Whenever a line in the entries below contains "usize", copy that line.

(Stored data entries)
◆ ◆ ◆ ◆ ◆

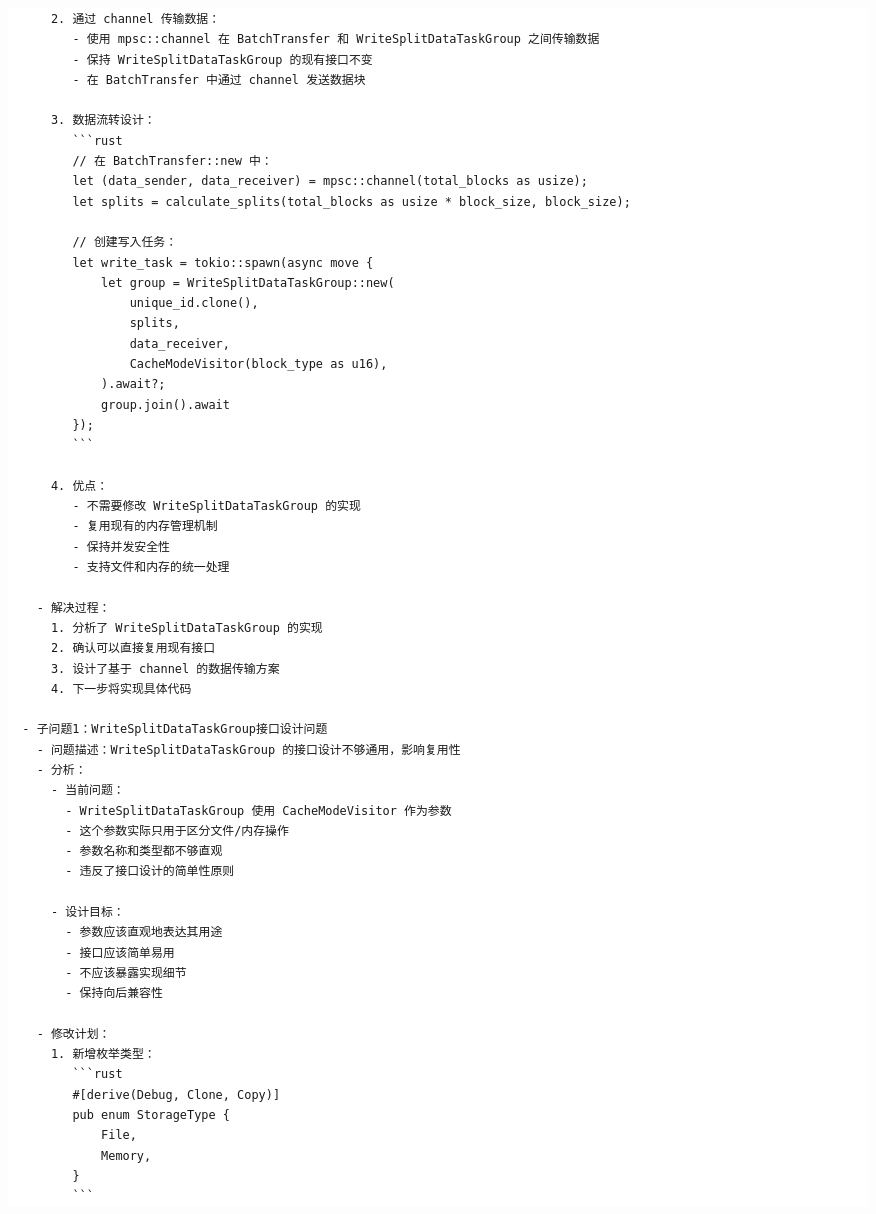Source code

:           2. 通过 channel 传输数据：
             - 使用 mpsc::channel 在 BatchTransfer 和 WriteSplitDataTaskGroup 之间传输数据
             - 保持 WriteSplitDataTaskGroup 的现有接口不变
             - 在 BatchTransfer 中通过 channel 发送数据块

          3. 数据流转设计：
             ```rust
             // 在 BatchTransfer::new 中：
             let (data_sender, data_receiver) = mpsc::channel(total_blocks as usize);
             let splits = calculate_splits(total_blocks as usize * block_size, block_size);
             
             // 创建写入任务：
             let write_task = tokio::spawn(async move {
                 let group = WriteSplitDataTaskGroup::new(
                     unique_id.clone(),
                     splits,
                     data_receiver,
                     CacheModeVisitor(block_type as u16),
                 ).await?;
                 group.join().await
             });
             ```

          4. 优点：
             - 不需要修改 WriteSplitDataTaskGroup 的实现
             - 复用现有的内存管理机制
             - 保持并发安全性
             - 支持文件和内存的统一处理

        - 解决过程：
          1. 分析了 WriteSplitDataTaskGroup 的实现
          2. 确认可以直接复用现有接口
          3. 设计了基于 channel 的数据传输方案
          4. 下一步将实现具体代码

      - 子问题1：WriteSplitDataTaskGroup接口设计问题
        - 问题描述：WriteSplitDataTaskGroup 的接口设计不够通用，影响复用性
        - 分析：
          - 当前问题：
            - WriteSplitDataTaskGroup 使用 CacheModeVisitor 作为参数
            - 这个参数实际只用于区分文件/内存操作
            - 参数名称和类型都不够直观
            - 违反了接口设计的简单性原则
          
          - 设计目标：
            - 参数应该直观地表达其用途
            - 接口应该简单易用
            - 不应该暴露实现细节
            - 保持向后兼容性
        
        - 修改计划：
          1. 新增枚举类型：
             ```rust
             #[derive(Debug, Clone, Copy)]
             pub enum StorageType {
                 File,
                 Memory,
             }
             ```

◆ ◆ ◆ ◆ ◆

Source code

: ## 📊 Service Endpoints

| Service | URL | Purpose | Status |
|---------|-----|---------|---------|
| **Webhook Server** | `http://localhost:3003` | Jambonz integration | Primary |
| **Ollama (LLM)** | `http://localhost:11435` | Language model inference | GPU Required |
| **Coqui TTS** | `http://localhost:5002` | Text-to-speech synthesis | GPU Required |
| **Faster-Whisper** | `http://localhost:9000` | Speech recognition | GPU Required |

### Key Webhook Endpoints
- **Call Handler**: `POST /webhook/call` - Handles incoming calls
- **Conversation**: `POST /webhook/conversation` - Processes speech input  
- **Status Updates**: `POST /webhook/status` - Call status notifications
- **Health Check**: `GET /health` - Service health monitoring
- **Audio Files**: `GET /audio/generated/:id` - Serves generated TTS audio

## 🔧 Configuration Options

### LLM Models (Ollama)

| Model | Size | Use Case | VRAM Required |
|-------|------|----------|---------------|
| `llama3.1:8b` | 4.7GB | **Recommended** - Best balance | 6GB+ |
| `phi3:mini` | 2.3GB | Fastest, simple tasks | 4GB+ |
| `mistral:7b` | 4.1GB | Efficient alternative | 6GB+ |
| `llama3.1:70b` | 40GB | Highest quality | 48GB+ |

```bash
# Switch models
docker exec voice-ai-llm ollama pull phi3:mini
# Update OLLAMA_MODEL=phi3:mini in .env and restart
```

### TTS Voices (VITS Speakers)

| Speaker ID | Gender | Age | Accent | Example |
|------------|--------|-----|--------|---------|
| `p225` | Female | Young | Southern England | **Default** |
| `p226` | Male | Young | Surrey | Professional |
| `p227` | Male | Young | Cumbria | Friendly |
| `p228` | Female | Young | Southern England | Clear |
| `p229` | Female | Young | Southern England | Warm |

◆ ◆ ◆ ◆ ◆

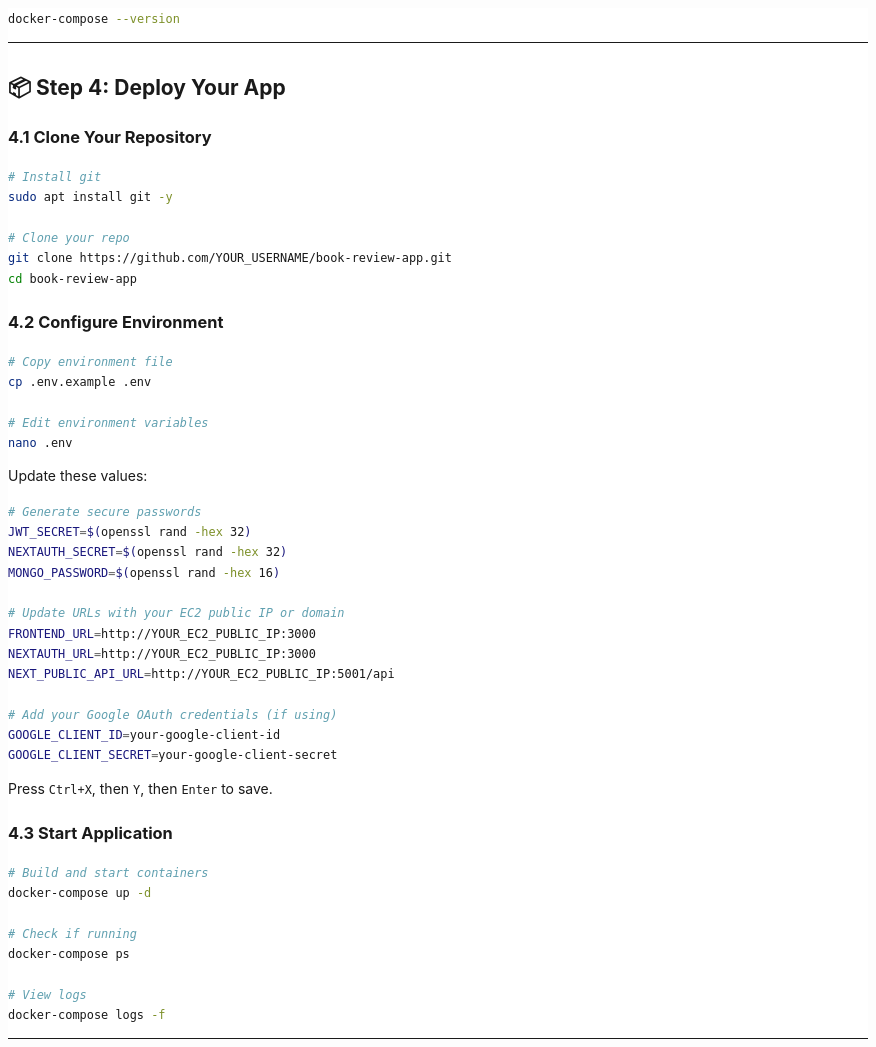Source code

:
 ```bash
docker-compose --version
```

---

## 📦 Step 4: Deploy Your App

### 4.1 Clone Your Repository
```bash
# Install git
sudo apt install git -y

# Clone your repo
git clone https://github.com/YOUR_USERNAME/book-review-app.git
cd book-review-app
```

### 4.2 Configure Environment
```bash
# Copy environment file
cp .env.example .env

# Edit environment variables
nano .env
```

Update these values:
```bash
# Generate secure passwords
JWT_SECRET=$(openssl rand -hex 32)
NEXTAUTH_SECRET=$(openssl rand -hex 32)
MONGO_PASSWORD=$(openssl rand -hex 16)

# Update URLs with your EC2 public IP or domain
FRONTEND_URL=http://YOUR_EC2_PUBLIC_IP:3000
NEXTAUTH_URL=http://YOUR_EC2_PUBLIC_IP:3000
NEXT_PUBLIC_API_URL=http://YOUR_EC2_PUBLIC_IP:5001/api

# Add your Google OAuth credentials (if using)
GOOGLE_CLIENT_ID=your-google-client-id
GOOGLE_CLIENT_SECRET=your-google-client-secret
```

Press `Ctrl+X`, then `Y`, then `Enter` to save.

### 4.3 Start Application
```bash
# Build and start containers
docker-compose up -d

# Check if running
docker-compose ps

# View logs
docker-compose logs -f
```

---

◆ ◆ ◆ ◆ ◆

• **RESPONSE**:
             let (data_sender, data_receiver) = mpsc::channel(total_blocks as usize);
             let splits = calculate_splits(total_blocks as usize * block_size, block_size);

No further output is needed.